生娘シャブ漬け戦略を聞いて、疲れてしまった。

吉野家の役員の方が、早稲田大学の社会人向け講座で、若い女性をターゲットにした施策を「生娘をシャブ漬け戦略」と笑いながら何度も発言したそうです。それを聞いて、なんだかどっと疲れてしまいました。
実はこの方に、過去インタビューをしたことがあるのですが、そのときはとてもお話が面白くて、スゴイ!と尊敬すらしました。

きっと、大勢を前にした講義で、笑いをとるため、場を盛り上げるために、あえて「生娘」「シャブ漬け」などという言葉を使ったんだと思います。あえてその言葉を使ったことを残念だと思うし、微塵も面白くないですよね。普段から、女性を侮蔑する考えがないと出てこない表現だと思います。だから本当に残念だと思うし、まだこういうことに怒らないといけないのかと思ってしまって、疲れてしまいました。

「女性を活用」?「女性の活躍」?

以前、大学の教授のウェビナーを見ているときに、こんな発言がありました。デービッド・アトキンソン著『新・生産性立国論―人口減少で「経済の常識」が根本から変わった』を例に挙げ、「これからは、外国人労働者も少なくなるので、(その穴埋めとして)女性を活用していく必要があります」と。

良妻賢母の元に家事育児介護を女性に押し付けておいて、今度は男性がピンチになったら労働力にもなれと言っている?そんな話あるか?そもそも「活用」ってどれだけ男が上だと思ってるんだ。

おかしいと思ってその本を購入し読んでみると、そこには「女性の活用」ではなく「女性が活躍できる環境づくりが必要」であるという内容でした。
この話をしていた大学教授は、女性は活用してナンボだという考えが少なからずあったのではないでしょうか。そうじゃなければ、こんな表現はしないですよね。少なくとも、女性の社会進出を話す場で、私はこんな表現はしないでしょう。

いいヤツでも、蝕まれている考え方。

同年代の男性と話していて、びっくりするくらい侮蔑的またはステレオタイプな発言が出てくることがあります。本当に良いヤツで、仕事もできる男性なのに、ふとした時に、「女の子はヒステリックだからマネージャーに向かないんだよね」とか。悪気がない発言でしょう。刷り込まれてるんだと思います。
ちなみに、過去の私の会社員生活の中で、ヒステリックでブチギレまくってた上司は男性でした。女性だからなんて関係ありません。

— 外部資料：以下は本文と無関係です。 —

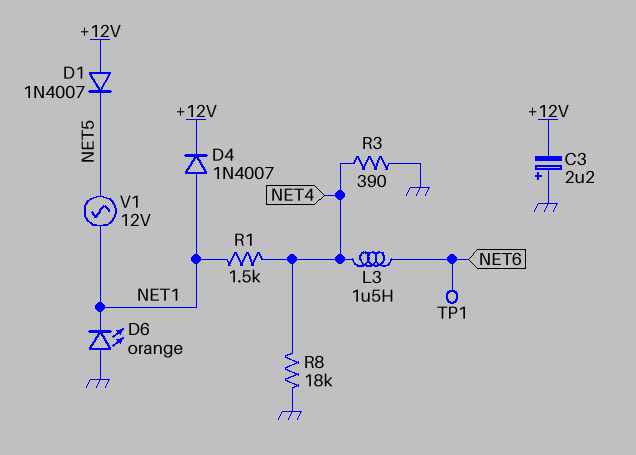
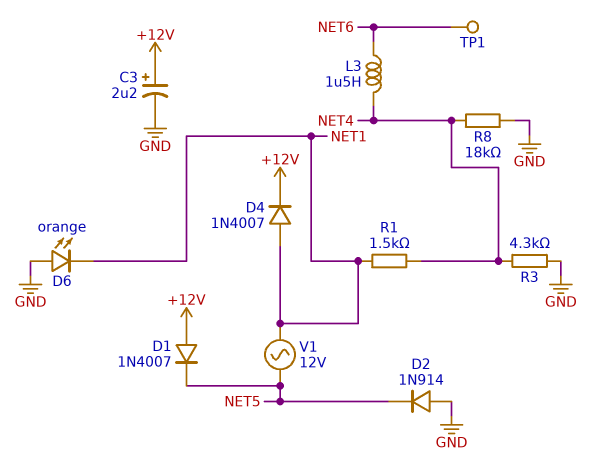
C3: 2.2uF (plus GND, minus +12V) -> 2.2uF (plus +12V, minus GND)
D2: none -> diode 1N914 (A GND, K NET5)
R3: 390 (GND, NET4) -> 4.3k (GND, NET4)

だから、普通に良いヤツからそういう発言が出てきて、びっくりしちゃうんですよね。びっくりしているうちに、会話が流れて指摘すらできません。心に引っかかって、後々、モヤモヤしたり、悲しくなるだけ。

まだまだ怒り続けなきゃいけない

「生娘シャブ漬け戦略」に話を戻します。
正直、読んだ直後は「まだ怒らなきゃいけないのか」と思いました。怒って、「それは私達を蔑んでいる」と指摘しなければ、当たり前だと思っている人に届きません。
だから今回、受講者の方が怒り始めて、すごく良かった。同じ話を聞いていて違和感を覚えなかった人は省みてほしい。
すぐ炎上だの何だのと言われますが、何か虐げられている人が力を振り絞って声を上げたのならば、それに対して正面から受け止めなくてはならないと思います。

東京から離れ、組織から離れ、人との関わりを最小限にしていると、そんな侮蔑的な表現はほとんど耳に入ってきません。とても心地良いのですが、でもたぶん、まだまだ私は怒らないといけないんだと思いました。